Provided material Start Marker

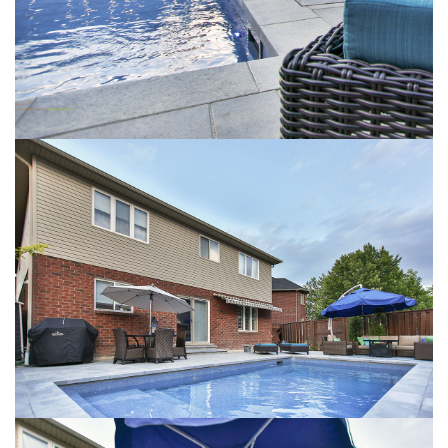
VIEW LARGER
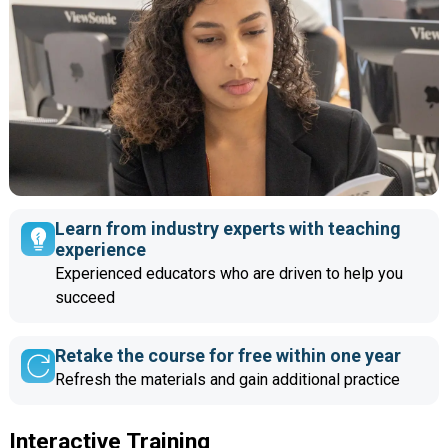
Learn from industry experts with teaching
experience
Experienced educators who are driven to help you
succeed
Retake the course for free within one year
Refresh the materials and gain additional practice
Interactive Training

Provided material End Marker
Provided material Start Marker

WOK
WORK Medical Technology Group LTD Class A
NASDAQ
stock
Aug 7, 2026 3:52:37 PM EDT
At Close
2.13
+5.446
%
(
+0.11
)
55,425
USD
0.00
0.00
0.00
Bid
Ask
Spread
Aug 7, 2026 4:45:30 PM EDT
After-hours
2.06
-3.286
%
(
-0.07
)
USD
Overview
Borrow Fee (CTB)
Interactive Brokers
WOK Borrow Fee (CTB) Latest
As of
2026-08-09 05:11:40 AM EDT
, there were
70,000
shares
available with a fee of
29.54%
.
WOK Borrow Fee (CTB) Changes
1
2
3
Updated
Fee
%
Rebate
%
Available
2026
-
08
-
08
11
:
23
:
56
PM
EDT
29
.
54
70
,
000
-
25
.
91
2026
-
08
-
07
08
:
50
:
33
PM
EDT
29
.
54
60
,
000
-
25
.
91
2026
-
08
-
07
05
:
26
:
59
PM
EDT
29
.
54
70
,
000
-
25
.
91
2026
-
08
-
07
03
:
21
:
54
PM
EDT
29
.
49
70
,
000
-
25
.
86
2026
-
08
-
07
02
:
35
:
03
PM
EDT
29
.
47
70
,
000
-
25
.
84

Provided material End Marker
Provided material Start Marker

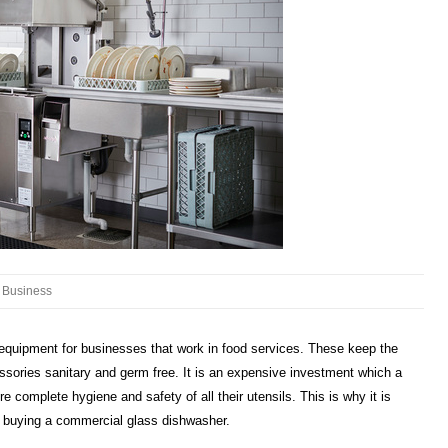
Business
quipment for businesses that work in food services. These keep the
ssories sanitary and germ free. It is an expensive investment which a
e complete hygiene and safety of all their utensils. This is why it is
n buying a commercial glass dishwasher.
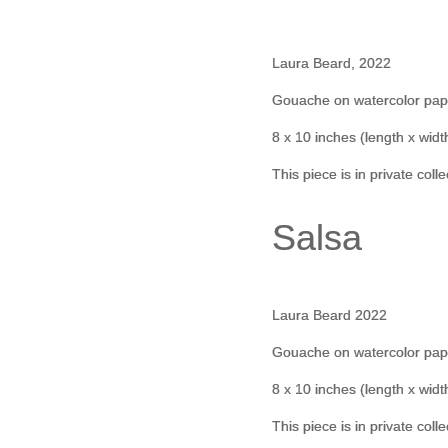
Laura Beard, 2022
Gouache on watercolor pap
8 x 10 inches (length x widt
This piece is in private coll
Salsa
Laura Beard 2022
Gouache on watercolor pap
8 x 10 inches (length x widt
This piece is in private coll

Provided material End Marker

> [Job]:
Exactly the lines above from the one that contains "VIEW LARGER" down to the one that contains "Interactive Training" are to be output, both ends kept and pictures omitted.

> [Expected output]:
VIEW LARGER
Learn from industry experts with teaching
experience
Experienced educators who are driven to help you
succeed
Retake the course for free within one year
Refresh the materials and gain additional practice
Interactive Training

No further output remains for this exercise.